In developing nations with limited consumer markets and low incomes in general, the average propensity to save tends to be high. The most notable example of this is China, where the savings rate is extremely high both on a national and household level, with the country saving nearly 50% of its gross domestic product (GDP) income in the first decade of the 21st century. Most modern industrialized nations have very low average propensity to save rates by household, however, with rates as of 2011 in the US being 3.6%, in the UK 5.4%, and 3.2% in Japan. Several reasons affect such a savings percentage, including the demographics of a population, rates of inflation, and unemployment levels. Nations that are modern day states yet still have comparatively very high average propensity to save rates, include Spain with a rate of 17%, Belgium at 13.1%, and France at 15.2%.

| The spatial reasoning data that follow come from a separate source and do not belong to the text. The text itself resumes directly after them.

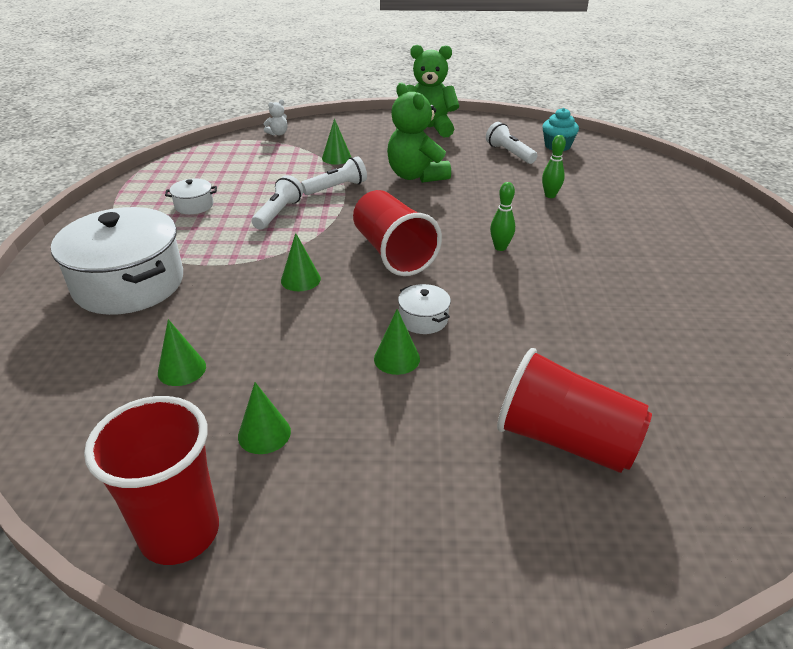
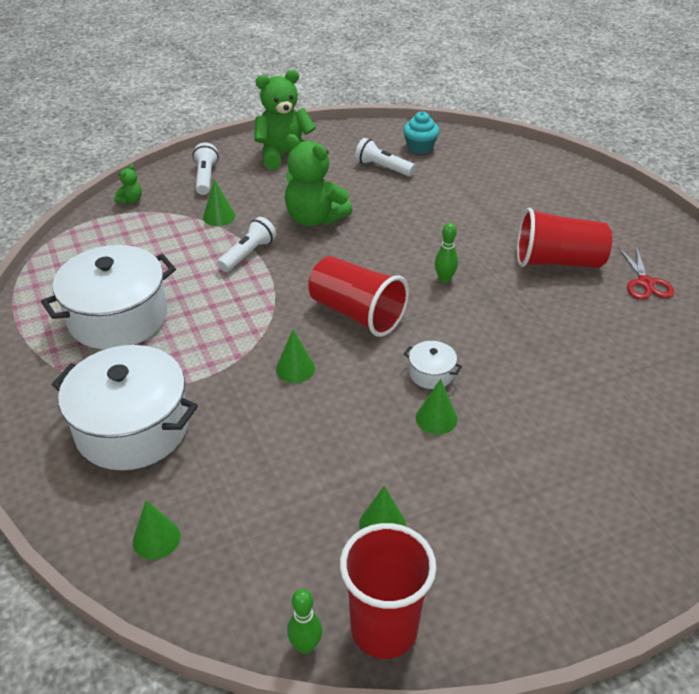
camera: 25 degrees left, 5 degrees up
green cone [158,319,206,386] -> green cone moved to [133,500,181,559]
white pot [165,178,217,214] -> white pot [41,245,176,349], size x2.36
white flashlight [252,175,303,230] -> white flashlight moved to [193,143,219,195]
white teddy bear [264,100,288,136] -> green teddy bear [114,164,142,204]
red cup [497,348,652,473] -> red cup moved to [517,208,612,268]
green bowling pin [542,135,566,198] -> green bowling pin moved to [287,589,322,654]
none -> red scissors [619,246,674,300]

A closely related concept to average propensity to save is Marginal Propensity to Save (MPS), which targets increasing income levels. As an individual's or nation's income increases, the marginal propensity to save also increases as a percentage of the whole. This is a another key modifier in economics theories promoted by Keynes, and is a ratio that shows the change in savings percentages as the change in income percentages grows. China is the most notable example of a high MPS rate, where it exceeded 60% growth during the first decade of the 21st century.

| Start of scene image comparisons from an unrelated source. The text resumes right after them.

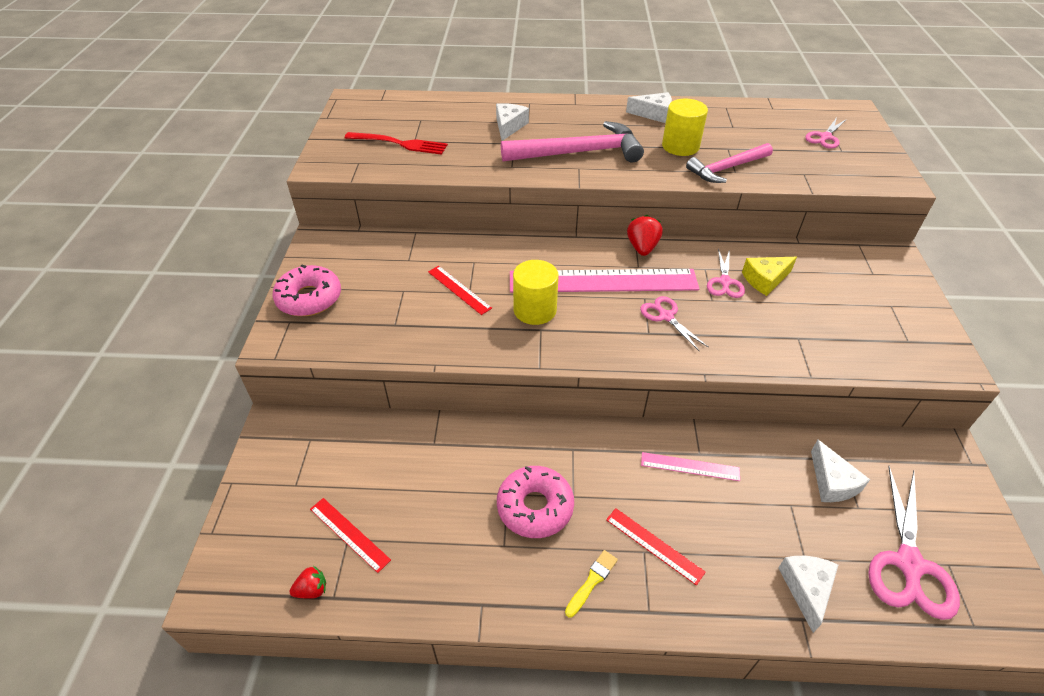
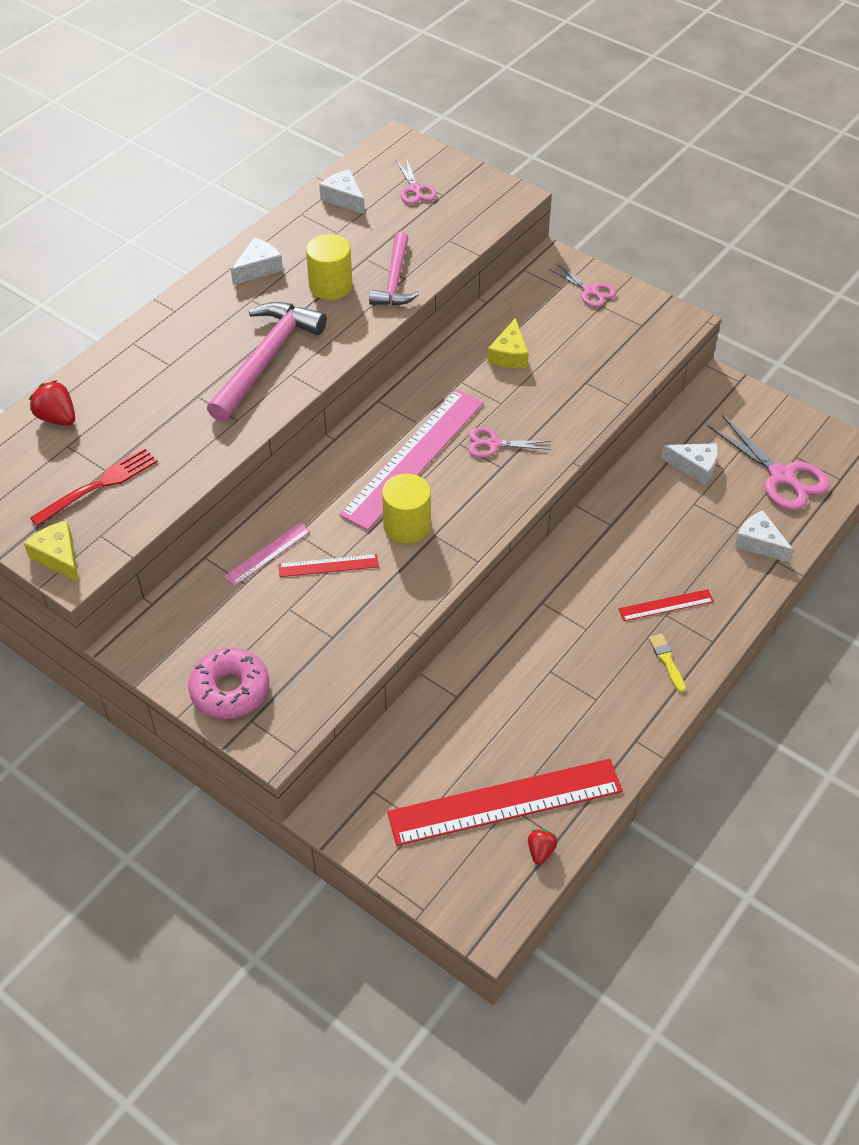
camera: 55 degrees left, 5 degrees up
red ruler [310,498,391,573] -> red ruler [387,759,623,846], size x2.21
white cheese [496,103,529,141] -> white cheese moved to [319,169,365,214]
pink donut [497,466,574,538] -> none
red strawberry [627,215,663,256] -> red strawberry moved to [29,380,75,426]
pink ruler [641,452,740,481] -> pink ruler moved to [225,523,310,586]
pink scissors [707,248,745,298] -> pink scissors moved to [549,263,616,307]
none -> yellow cheese [24,520,79,582]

The flip side to savings rates are two other fundamental concepts used in Keynesian economics, which are the Average Propensity to Consume (APC) and the Marginal Propensity to Consume (MPC). If a household's average propensity to save from disposable income is 5.4% as in the UK, then the average UK household has a APC of 94.6% for its disposable income. MPC is equally the reverse of MPS and is a ratio based on the change in consumption levels as the change in disposable income takes place. Consumption rates are typically high in modern, industrialized nations because of the proliferation of goods and services available, and the consumer base to societies that fuels job growth. As incomes increase, there is less of a need to spend on more goods and services, so consumption rates typically drop as a percentage of the whole.